IT WAS only four days ago that Mohammed Shami was waxing philosophical about how he hoped nobody else would have to experience the horrors of an injury layoff the way he did. The Bengal seamer was decked in a dapper suit that glitzy evening in Mumbai, his eyes beaming with expectation as only a few hours remained before he boarded a flight to Australia, the land Down Under where he had made a real name for himself at the grandest show of the cricket sphere, the World Cup.
Ironically, he had spent the first half of the following 10 months undergoing and recuperating from surgeries to an injured knee, and the second on crutches, not sure whether he could bowl again or don India colours and having to be content with seeing his teammates in action on TV. But on the eve of the team’s departure, Shami seemed a relieved man, bursting with excitement almost as if this was a second coming.
Unfortunately, the new beginning would cruelly come to a crashing halt in less than a week with Shami being ruled out even before he bowled a ball in a competitive match on tour, this time owing to a Grade II hamstring injury that will keep him out of action for at least 4-6 weeks. Little would the 25-year-old—who has subsequently been replaced by Bhuvneshwar Kumar—have known on Tuesday that he would be back on an international flight—this one heading to India—before he could even wear the jetlag off. That his bure din would be back to haunt him all over again.
BCCI’s chairman of the senior selection committee, Sandeep Patil, cleared any doubts about whether Shami had been picked prematurely after having been out of action for so long.
“Shami was passed fit by Andrew Leipus (chief physiotherapist of NCA). We were only reported about Mohit’s (Sharma) injury. This injury happened during practice there, which can happen to anyone. This is sheer bad luck and a big blow to all; to Shami, the team and India,” Patil told The Sunday Express.
After a 30-day rehab at the National Cricket Academy (NCA) in Bangalore, Shami had represented his home state of Bengal in the Vijay Hazare Trophy and the Syed Mushtaq Ali T20 tournament, playing four matches in all. He looked to be back at his wicket-taking best in the T20s, returning figures of 3/18 and 2/30 against Hyderabad and Tamil Nadu respectively. He was also reportedly bowling in the nets in Perth, where India started their tour, before suffering the injury during one of the practice sessions.

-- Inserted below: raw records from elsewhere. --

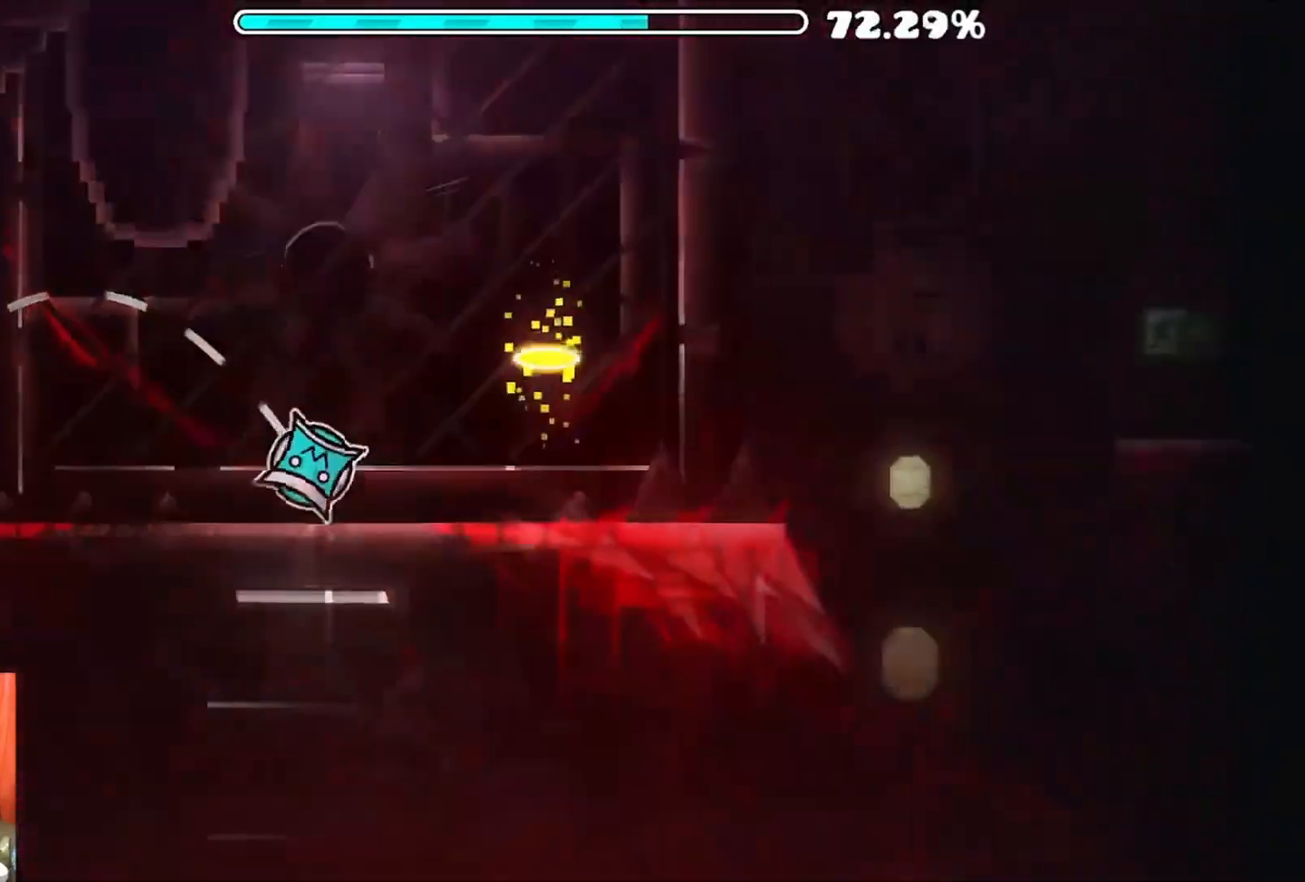
{"buttons": [], "left_stick": "center", "right_stick": "center", "events": [[133, "A", "down"], [217, "A", "up"]]}
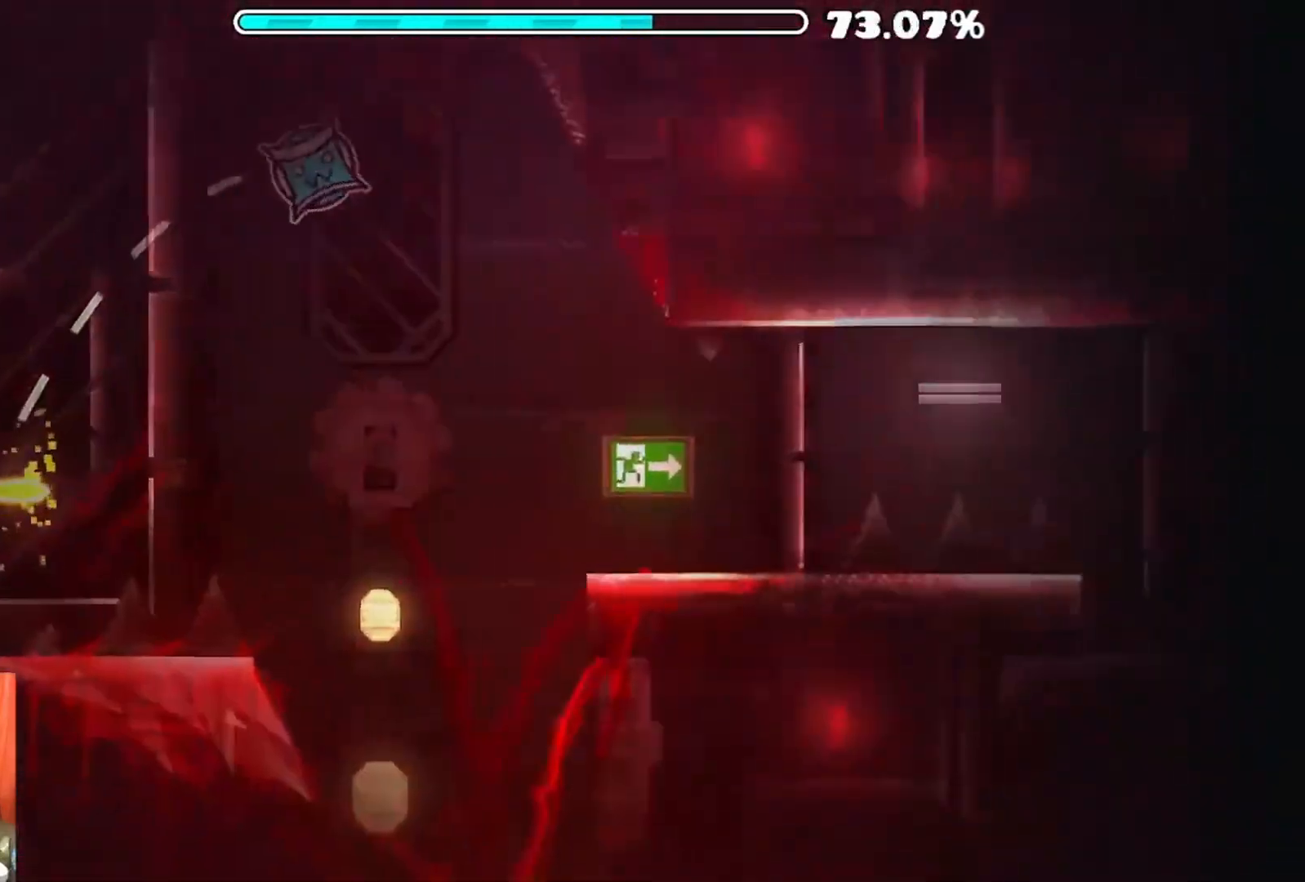
{"buttons": ["A"], "left_stick": "center", "right_stick": "center", "events": [[400, "A", "down"]]}
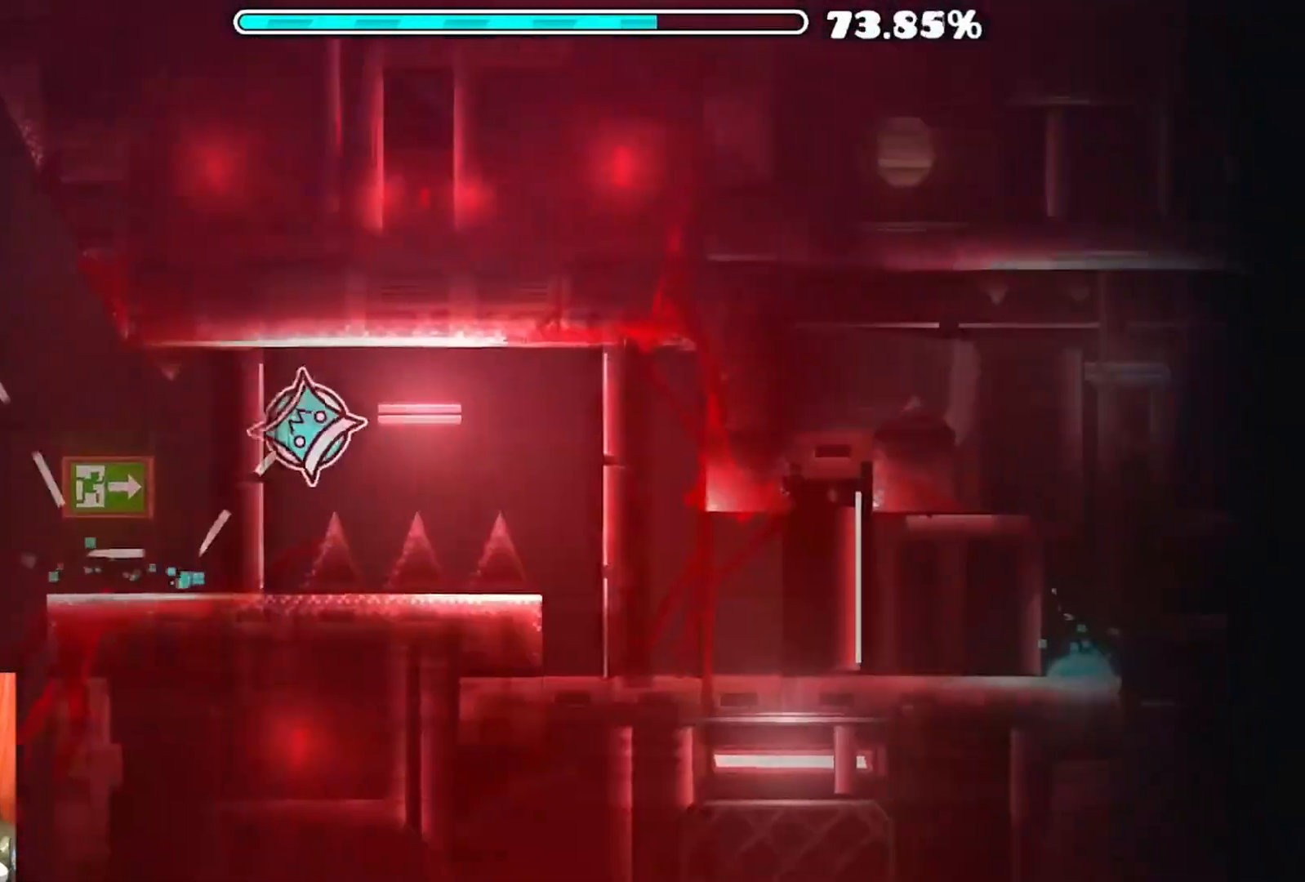
{"buttons": [], "left_stick": "center", "right_stick": "center", "events": [[83, "A", "up"]]}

While it is a big blow like Patil put it, Shami’s sudden exit will also leave a big hole in India’s pace attack as even skipper MS Dhoni had spoken about how the pacer was a vital cog in his plans in Australia and for the World T20. India were already without Mohit Sharma, who along with Shami and Umesh Yadav had formed an incisive partnership with the new balls during the World Cup, making a massive impact on all comers with their seam movement and their judicious usage of the short ball.
While Yadav’s the only remaining survivor from that triumvirate, his form has been up and down ever since across all formats. But India will depend squarely on his swing and additional burst of pace with no one of note to complement him from the other end. They have no choice.
Door opens for Bhuvi
Shami’s absence will open the door for the relatively unknown Barinder Sran, who’s impressed in both the warm-up games with his left-arm pace. And he’s likely to now be the front-runner to take the new-ball with Yadav. Just like they have in the two games against Western Australian XI at the WACA. All-rounder Rishi Dhawan too has looked the part in his two outings with the ball, and his big-hitting abilities with the bat should make him a likely pick in the XI for the opening ODI.
Incidentally, Shami had not bowled in the first of the practice games, which was a T20 contest on Friday before he was officially pulled out from the squad. Shami’s loss will be Bhuvneshwar’s gain in many ways. The lanky Uttar Pradesh swing bowler has seen his stocks dip rather radically in the last 18 months or so. He only appeared in a single match during the World Cup, against UAE at Perth incidentally.
Bhuvneshwar was at the helm of the attack once more when India took on South Africa at home, with the selectors deciding to go with a pace-attack that was themed on ‘lack of pace’. He did play a crucial role in India’s series-leveling victory at Indore, where he picked up wickets at strategic and match-turning points to finish with figures of 3/41. There were points during that match where he did seem to have regained some of his potency whilst swinging the ball. He also looked to have gained a few yards in pace.
But he finished the series on a rather sorry note when he became the first Indian bowler to complete a century with the ball in an ODI—AB de Villiers smashing him for 106 in his 10 overs. As for Shami, he’s back to where he hates it the most, rehabilitating once more from a serious injury with hopes of regaining his India cap pushed back agonizingly. It’s back to overcoming the bure din and yet again building himself towards what would now be a third coming.